Carolina gets up and drapes a shivering Eva with a blanket around her shoulders and the kind of hug that makes me miss Mom even more. Then she turns to me. “Do you feel this way about my son?”

I’m so thrown off by the question; then I realize this is coming from a woman who understands she may never get to see her children grow into full adults who choose to have partners and start families. I don’t know anything about Emil’s dating history though I bet he had tons of guys attracted to him.

“I wouldn’t say I feel naked without him,” I admit. “But I feel cold without him. If that makes sense. It’s like someone finally let me out into the sun and I was so into how warm it made me feel. But then I was forced back inside and I regret how much I sat around instead of actually embracing the day.”

I would do things differently with Emil. I didn’t kiss him when I left Nova or when I came back to save him. Kissing when a literal war is breaking out never comes to mind. If the stars cross for us again, I’ll give it my all.

“He’s the best person I know, and I haven’t even known him that long,” I say.

“That’s my son,” Carolina says proudly. “Ever since he was young Emil always wanted to make someone feel better. I didn’t know until his teacher told me, but in sixth grade Emil wouldn’t play with Brighton and their friends during recess because he was comforting a girl who had lost her sister. The boys were always close, but it only made them closer because Emil was so scared of losing Brighton too.” Now she’s crying. We have no idea if Emil and Brighton are dead or if one is alive and missing the other. Both thoughts are devastating. “When we lost Leo, Emil managed to hold on to his warmth. He fought so much to keep it together for us. My hero. Whenever he would give into his grief, the warmth would come back.”

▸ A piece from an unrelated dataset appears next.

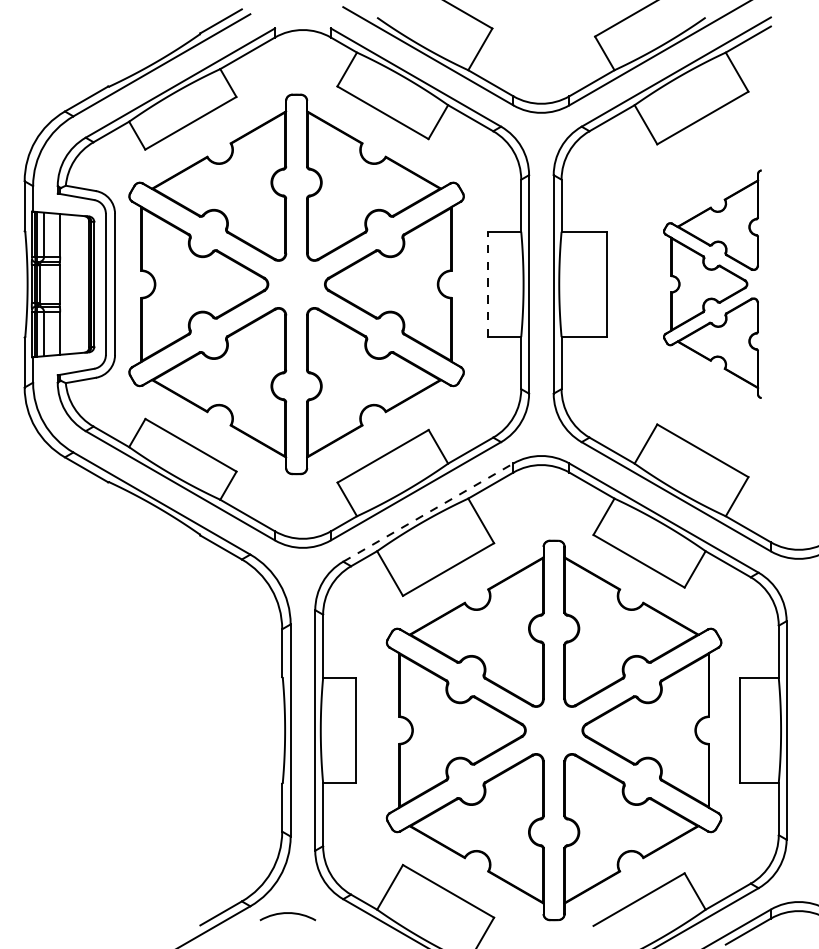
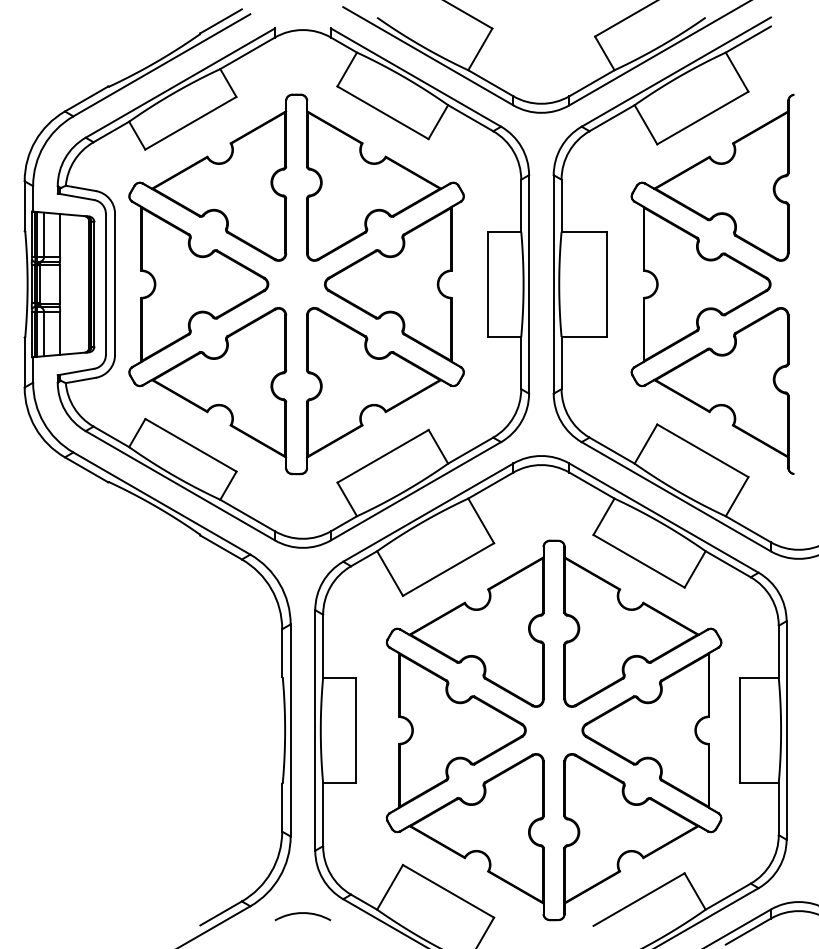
part at (712, 283) size: 99x230 px -> 165x382 px
line at (488, 284): dashed -> solid
line at (428, 512): dashed -> solid
arc at (287, 913) position: (287, 913) -> (302, 913)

I chuckle, thinking about how Emil is true to his firefly nature. “Funny, I have a nickname for him and—”

The buzzing of the gleam-shield goes quiet and the door opens. Dione enters with Zenon behind her. But he’s supposed to be gone.

“Storytime is over,” Dione says. She turns to Zenon. “Do we have enough?”

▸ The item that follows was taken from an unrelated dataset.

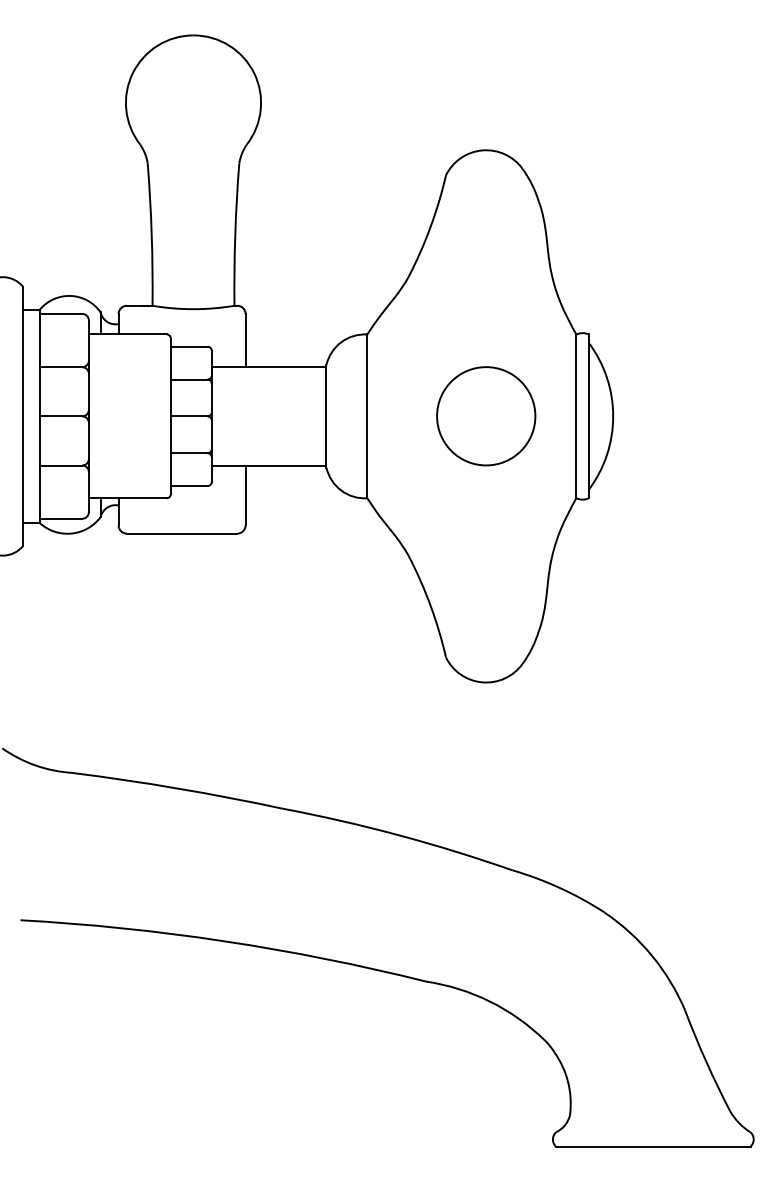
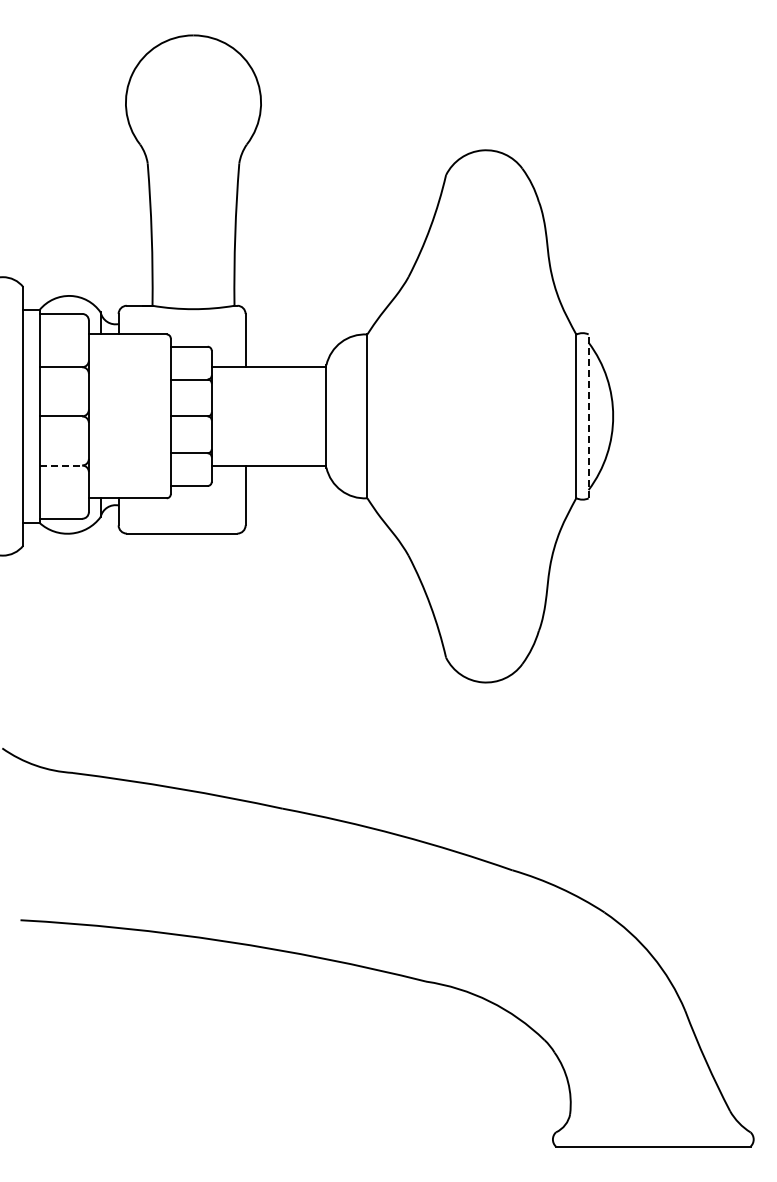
circle at (486, 416): present -> none
line at (588, 416): solid -> dashed
line at (61, 465): solid -> dashed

“Should do the trick,” Zenon says.

I stand. “You’re not even supposed to be here!”

Dione stands behind Eva and Carolina. Her expression is mostly menacing, which always feels for show, but there’s a hint of a conscience like when she hit pause on our mission to give some cash to a celestial whose eyes had been gouged out by some gleamphobic hunter. “We needed you to get up close and personal, Ness. How else are you going to play the roles if you don’t understand your subjects?”

Play the roles? Then it hits me. “No, I will do everything else, I will keep making up fake people, but you can’t make me impersonate them—”

“Shut up!” Dione shouts as her eyes glow and two extra sets of arms grow out of her sides. She chokes Eva and Carolina and pins down their hands. “You will become them or you will watch me rip them apart.”

I hold up my hands in truce. “Let them go.”

Dione releases them, and even though she has six hands she only uses one to drag me out by my wrist. I don’t even get a chance to apologize to Eva and Carolina.

I got played tonight—the manipulator manipulated. If the Senator’s team is still using me to morph into other people, then what’s the plan for the new specter with shifter blood? Just a new Blood Caster? That can’t be right. Any plan that Luna helps design runs deeper than new recruits.

For now, I’ve got to get ready to cause more damage while wearing the faces of two women who trusted me with their hearts.